Конечно, моих свидетелей вызвать отказались, объявили их всех гуртом невменяемыми, неспособными давать показания. Я предвидел такую возможность и поэтому специально включил в список несколько человек, никогда раньше не попадавших к психиатру, — жену П.Г.Григоренко и жену Файнберга. Но судьи так торопились отказать, что не обратили на это внимания. Еще я включил в список Сергея Петровича Писарева, добившегося в свое время опровержения диагноза, но и его теперь объявили сумасшедшим.
Вместо них обвинение тащило своих «свидетелей» — офицера КГБ, которого пытались подослать ко мне на воле, какого-то насмерть перепуганного парня, которого я видел раза три в жизни, да двух ребят- военнослужащих, которым я в случайном разговоре в кафе, говоря о Щецинских событиях, не советовал стрелять в безоружный народ.
Что они могли сказать? Что я недоволен существующим строем? Жаловался на отсутствие демократии в СССР? Выглядели они бледно.
Вдруг прокурорша спросила:
— Вы говорили, что непременным условием выписки из спецбольницы был отказ больного от своих взглядов. Вы сами тоже отказались при выписке от своих взглядов?
Ей казалось, что она задала убийственный вопрос. Если не каялся — значит, клевещешь теперь: можно все-таки выйти из психушки без покаяния. Если каялся — и того лучше: как можно верить человеку, готовому в трудный момент отречься от своих взглядов?
Разве объяснишь им теперь, как мне безумно повезло, что не пришлось каяться? Разве объяснишь, сколько сотен людей никогда уже не придет сообщить миру о психиатрических преступлениях? Так вот они и работают: одни пытают, вымучивая из людей раскаяние, другие изображают из себя моралистов, задают подлые вопросы. И все тихо. Те, кто раскаялся, — уже не имеют права говорить, а те, кто не раскаялся, — будут молчать вечно. Не придет Самсонов, которого мучили восемь лет, — он умер от инфаркта. Не придут Файнберг, Борисов, Григоренко — вряд ли их выпустят живыми.

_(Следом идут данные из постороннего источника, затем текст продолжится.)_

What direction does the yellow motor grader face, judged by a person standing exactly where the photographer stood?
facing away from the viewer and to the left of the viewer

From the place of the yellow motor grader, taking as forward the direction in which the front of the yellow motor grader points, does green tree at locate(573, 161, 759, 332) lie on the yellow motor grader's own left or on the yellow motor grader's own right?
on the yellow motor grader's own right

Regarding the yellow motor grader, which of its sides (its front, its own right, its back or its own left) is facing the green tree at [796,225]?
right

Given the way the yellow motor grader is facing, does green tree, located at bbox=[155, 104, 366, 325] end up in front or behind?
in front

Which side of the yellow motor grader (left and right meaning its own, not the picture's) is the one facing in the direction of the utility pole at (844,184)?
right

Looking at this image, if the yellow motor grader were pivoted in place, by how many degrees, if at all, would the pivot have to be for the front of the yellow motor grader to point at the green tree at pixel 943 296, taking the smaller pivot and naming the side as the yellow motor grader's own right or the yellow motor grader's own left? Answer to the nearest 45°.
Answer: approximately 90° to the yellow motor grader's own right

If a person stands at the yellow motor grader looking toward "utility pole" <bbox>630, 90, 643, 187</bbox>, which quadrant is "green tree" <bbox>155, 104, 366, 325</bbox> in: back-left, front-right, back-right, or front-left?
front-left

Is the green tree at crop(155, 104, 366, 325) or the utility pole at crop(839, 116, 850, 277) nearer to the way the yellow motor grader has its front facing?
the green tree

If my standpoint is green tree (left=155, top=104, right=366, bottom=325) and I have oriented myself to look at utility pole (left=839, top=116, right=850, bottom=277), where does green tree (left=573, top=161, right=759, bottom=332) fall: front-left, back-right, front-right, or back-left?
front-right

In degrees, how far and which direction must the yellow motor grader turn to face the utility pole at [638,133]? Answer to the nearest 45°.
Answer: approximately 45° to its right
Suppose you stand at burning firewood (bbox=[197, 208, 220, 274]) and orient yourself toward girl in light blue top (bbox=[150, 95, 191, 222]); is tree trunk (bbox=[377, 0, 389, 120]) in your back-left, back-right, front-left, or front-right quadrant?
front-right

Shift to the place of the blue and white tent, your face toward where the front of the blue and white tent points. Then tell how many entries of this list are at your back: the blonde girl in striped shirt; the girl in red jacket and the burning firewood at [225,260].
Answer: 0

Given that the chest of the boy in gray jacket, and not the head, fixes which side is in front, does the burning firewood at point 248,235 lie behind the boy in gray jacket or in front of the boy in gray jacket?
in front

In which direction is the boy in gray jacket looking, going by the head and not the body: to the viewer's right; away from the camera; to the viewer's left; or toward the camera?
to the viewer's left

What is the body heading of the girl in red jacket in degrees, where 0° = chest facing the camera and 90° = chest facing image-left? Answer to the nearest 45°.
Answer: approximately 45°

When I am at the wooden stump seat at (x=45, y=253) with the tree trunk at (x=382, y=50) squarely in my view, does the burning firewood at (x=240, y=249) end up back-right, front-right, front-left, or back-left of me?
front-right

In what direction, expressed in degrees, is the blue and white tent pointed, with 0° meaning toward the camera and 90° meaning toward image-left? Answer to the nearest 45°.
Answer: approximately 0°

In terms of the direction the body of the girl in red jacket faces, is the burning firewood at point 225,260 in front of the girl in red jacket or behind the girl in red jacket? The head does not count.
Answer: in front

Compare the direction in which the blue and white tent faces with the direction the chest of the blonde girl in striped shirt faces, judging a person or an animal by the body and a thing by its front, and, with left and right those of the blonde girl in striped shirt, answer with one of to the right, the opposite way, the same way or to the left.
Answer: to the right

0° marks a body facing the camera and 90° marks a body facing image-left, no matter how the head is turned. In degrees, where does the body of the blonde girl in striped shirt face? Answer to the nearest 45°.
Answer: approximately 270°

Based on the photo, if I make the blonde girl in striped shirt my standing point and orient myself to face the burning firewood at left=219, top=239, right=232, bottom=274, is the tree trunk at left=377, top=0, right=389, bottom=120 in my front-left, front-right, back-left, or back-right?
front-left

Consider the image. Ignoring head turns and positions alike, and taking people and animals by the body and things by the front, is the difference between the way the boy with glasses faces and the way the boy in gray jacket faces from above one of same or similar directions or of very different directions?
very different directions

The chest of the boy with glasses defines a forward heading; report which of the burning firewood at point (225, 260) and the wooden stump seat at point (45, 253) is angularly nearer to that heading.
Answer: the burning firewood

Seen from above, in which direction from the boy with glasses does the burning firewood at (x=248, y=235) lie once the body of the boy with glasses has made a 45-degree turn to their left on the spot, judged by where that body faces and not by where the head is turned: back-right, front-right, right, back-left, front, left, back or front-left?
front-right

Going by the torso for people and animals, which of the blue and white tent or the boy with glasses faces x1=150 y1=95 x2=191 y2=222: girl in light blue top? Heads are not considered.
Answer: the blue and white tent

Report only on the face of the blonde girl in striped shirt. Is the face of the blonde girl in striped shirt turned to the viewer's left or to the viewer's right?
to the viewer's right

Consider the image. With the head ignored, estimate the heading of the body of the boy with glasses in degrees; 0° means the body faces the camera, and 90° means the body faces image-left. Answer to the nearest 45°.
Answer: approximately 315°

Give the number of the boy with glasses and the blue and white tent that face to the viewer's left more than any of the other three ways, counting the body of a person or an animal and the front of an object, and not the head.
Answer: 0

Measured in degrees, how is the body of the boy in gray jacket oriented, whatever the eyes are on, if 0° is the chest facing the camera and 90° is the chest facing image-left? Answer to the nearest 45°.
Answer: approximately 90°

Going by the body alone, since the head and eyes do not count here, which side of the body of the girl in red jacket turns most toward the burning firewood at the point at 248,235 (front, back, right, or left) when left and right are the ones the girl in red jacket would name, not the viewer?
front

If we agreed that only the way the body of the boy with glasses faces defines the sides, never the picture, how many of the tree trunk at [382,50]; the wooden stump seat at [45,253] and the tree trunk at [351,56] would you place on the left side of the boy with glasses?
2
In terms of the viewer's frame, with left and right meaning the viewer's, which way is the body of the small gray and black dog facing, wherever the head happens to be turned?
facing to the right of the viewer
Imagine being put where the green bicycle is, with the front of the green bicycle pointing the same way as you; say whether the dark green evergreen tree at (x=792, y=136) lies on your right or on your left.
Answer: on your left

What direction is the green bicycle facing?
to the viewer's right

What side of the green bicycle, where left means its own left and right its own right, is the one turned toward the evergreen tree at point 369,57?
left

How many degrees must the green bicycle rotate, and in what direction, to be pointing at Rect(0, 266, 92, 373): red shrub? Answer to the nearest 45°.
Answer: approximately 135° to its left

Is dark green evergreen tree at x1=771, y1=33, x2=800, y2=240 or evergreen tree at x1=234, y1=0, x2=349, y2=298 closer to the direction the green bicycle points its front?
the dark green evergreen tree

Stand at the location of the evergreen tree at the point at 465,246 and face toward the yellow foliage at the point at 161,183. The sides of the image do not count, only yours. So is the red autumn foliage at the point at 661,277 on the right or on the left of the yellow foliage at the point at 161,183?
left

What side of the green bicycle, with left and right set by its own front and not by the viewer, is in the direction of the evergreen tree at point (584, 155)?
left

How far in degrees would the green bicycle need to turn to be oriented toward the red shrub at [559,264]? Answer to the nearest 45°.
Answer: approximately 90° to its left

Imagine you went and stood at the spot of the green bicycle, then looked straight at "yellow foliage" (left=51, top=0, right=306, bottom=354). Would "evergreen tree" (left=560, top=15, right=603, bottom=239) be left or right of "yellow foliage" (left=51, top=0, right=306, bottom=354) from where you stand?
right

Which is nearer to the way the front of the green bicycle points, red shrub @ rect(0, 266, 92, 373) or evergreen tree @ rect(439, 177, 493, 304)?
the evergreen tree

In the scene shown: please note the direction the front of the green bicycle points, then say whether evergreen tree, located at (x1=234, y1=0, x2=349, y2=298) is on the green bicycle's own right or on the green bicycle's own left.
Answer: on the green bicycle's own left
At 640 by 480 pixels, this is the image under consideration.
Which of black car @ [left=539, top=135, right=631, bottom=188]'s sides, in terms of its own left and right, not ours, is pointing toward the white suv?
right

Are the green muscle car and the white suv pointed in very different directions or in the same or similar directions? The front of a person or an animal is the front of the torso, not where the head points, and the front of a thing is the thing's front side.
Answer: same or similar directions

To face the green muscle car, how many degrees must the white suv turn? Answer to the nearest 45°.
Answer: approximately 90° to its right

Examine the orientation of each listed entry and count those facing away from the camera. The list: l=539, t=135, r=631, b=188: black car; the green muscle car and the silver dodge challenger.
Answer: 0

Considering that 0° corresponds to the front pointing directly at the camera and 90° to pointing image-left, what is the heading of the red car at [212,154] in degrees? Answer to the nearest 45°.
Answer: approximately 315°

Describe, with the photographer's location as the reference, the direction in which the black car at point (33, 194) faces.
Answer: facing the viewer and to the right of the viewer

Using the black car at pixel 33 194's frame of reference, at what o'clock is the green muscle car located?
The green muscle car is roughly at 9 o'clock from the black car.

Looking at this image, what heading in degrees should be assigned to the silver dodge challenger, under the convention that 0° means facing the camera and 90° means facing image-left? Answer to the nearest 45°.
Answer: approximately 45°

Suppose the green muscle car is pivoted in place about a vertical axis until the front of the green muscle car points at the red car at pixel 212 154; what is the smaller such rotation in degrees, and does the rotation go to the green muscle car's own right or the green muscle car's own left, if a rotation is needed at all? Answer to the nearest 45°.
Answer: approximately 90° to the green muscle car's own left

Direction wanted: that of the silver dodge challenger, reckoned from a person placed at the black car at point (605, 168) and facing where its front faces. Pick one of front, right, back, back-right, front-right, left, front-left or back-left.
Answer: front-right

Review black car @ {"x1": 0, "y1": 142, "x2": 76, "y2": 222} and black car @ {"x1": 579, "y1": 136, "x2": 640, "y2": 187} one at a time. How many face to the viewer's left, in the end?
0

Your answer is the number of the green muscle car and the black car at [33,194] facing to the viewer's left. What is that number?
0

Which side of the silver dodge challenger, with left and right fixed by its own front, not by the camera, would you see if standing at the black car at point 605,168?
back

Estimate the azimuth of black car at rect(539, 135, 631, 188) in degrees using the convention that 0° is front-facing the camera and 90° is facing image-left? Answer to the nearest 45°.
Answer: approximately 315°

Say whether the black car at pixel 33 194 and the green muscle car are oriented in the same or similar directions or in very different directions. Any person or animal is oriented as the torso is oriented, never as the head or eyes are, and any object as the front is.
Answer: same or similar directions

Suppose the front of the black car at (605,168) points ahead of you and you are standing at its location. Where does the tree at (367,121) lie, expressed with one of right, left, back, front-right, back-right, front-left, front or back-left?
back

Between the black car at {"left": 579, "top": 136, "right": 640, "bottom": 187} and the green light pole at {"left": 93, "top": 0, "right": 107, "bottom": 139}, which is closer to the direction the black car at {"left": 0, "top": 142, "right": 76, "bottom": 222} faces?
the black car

А почему должно быть стыдно тем, кто не выдержал? Пусть стыдятся те, кто пытает.
— Да, — сказал я твердо, — вынужден был отречься, чтобы меня выпустили. Иначе я не стоял бы сейчас перед вами.
Заерзал, задвигался зал, побежал по рядам злорадный ропот — ага, все-таки отрекался, каялся… Но я не ощутил стыда ни от этой лжи, ни от вымышленного раскаяния — я просто ощутил чужую боль.
Так вот и получилось, что я снова мотался по этапам да пересылкам, ругался с «гражданином начальником» и слушал бесконечные тюремные споры. Определили мне 12 лет — двенадцать лет лагерных разводов, шмонов, ледяных карцеров и сосущего голода, который со временем перестаешь осознавать, как зубную боль. Только спать неудобно — кости мешают.
Нет, я не жалел о случившемся. Я сожалел лишь о том, что слишком мало успел сделать за год два месяца и три дня, которые пробыл на воле. Так я им и сказал на суде, в последнем слове.
Обычно, уходя
Неизменно вспоминается суд, их вопросы и твои ответы. Сотни раз прокручиваешь в памяти эти картинки, и всякий раз находишь, что можно было сказать лучше.
Адвокат мой, Швейский, был напуган до беспамятства. Только что его выгоняли из адвокатуры, вопрос был уже решенный — и вдруг все изменилось. Не только не выгнали, но еще и вернули «допуск». Он пришел ко мне на следующий день после окончания голодовки и долго многозначительно поглядывал на стены кабинета, в котором нам дали свидание. Должно быть, у него был нервный тик, потому что время от времени он делал странное движение головой, словно галстук душил его или незримая петля затягивалась на горле.
— Я, как член партии, не могу одобрять ваших поступков, — говорил он, поглядывая на стенки.